** Exercise material follows **
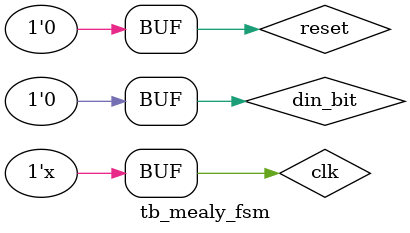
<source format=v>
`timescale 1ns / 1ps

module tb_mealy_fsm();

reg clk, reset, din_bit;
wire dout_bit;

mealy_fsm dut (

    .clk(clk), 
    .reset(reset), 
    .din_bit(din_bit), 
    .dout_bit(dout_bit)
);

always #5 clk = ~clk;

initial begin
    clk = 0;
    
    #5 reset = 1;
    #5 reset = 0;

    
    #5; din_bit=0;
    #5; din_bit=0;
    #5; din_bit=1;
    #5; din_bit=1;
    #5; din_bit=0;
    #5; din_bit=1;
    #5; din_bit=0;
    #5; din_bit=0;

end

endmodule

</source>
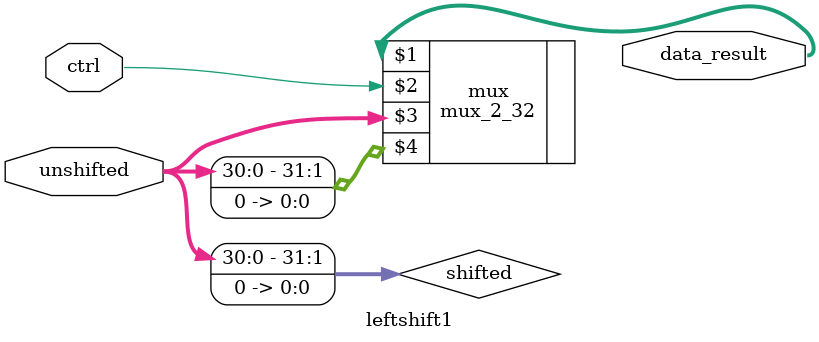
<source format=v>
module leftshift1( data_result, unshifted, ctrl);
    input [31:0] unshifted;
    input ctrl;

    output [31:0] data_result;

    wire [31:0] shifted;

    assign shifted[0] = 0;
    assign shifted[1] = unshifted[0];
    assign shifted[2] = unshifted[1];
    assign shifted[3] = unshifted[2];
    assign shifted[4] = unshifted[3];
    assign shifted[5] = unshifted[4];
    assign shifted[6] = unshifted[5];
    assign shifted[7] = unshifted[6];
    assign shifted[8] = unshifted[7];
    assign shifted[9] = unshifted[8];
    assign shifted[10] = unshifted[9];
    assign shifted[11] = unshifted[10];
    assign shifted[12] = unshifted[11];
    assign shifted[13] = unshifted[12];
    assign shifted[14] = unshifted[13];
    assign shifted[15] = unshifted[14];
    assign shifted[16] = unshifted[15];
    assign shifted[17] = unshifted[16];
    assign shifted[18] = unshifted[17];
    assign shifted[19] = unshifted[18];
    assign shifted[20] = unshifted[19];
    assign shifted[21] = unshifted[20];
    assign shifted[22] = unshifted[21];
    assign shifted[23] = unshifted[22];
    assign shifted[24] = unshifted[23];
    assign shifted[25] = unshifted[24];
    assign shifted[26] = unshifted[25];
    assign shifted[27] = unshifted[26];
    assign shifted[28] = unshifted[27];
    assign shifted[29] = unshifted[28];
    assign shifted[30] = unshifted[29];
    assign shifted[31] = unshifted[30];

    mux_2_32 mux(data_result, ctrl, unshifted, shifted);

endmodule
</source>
** End of Exercise material **
** Exercise material follows **
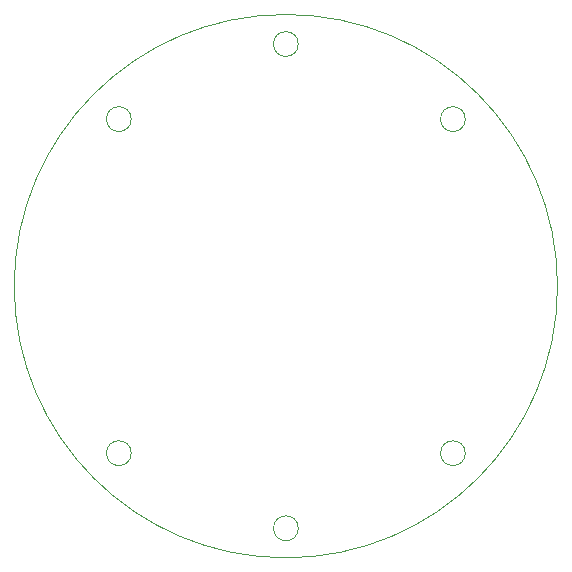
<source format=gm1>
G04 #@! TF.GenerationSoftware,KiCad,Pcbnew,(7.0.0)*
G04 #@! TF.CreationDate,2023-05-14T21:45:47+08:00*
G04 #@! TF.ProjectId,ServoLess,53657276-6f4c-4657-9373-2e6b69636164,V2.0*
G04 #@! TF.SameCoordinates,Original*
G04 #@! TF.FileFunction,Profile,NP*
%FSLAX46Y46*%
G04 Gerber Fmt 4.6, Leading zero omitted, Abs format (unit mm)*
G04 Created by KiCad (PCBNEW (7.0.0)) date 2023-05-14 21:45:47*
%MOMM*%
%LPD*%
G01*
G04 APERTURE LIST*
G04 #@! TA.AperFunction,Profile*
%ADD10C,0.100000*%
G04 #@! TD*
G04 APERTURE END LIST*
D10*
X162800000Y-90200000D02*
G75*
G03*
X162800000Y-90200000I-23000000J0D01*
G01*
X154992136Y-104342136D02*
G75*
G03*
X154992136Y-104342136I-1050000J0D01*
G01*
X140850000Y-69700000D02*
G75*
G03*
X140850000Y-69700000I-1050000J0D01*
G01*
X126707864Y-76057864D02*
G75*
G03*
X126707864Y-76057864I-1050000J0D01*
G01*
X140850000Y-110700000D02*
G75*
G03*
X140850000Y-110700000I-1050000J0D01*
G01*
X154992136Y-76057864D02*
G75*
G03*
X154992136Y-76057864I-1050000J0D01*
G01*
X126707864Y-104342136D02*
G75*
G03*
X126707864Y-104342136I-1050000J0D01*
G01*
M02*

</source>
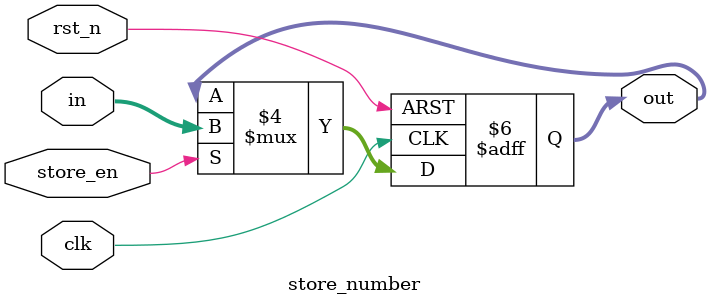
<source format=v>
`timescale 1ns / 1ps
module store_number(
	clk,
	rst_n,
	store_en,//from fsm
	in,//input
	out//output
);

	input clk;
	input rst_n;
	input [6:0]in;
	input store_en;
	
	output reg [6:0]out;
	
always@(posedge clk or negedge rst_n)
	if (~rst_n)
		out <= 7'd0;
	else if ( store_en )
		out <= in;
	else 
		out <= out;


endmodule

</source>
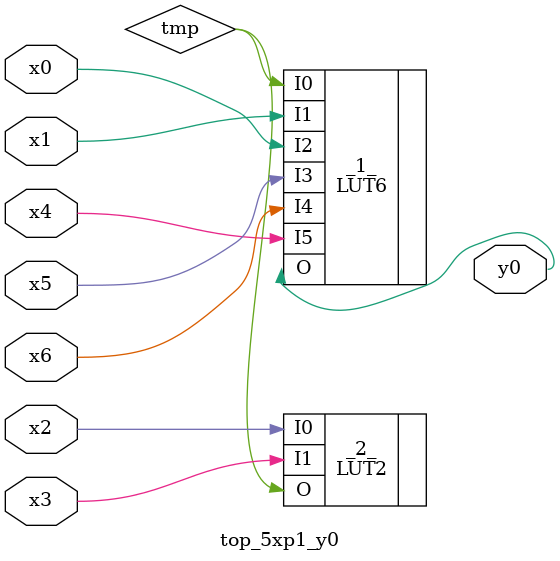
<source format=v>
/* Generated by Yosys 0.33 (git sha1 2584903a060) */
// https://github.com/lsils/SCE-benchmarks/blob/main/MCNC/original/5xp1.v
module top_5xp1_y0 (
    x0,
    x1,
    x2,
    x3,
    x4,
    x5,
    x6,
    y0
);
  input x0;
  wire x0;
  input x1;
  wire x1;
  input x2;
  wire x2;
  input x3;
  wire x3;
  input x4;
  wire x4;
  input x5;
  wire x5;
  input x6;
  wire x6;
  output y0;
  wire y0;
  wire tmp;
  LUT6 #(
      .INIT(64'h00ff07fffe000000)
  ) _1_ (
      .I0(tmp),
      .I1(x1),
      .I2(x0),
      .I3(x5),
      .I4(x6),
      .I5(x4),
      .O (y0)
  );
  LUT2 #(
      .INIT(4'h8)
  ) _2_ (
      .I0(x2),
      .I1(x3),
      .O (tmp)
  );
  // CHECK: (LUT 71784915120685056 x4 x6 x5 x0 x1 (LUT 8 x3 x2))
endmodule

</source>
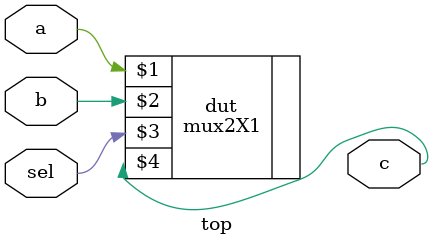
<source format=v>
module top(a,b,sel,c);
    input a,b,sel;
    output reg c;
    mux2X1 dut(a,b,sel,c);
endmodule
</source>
** End of Exercise material **
Task to complete = The entries above hold the needed span. Transcribe exactly the lines from the one with "assign shifted[14] = unshifted[13];" to the one with "assign shifted[21] = unshifted[20];", both included.

Your solution =
    assign shifted[14] = unshifted[13];
    assign shifted[15] = unshifted[14];
    assign shifted[16] = unshifted[15];
    assign shifted[17] = unshifted[16];
    assign shifted[18] = unshifted[17];
    assign shifted[19] = unshifted[18];
    assign shifted[20] = unshifted[19];
    assign shifted[21] = unshifted[20];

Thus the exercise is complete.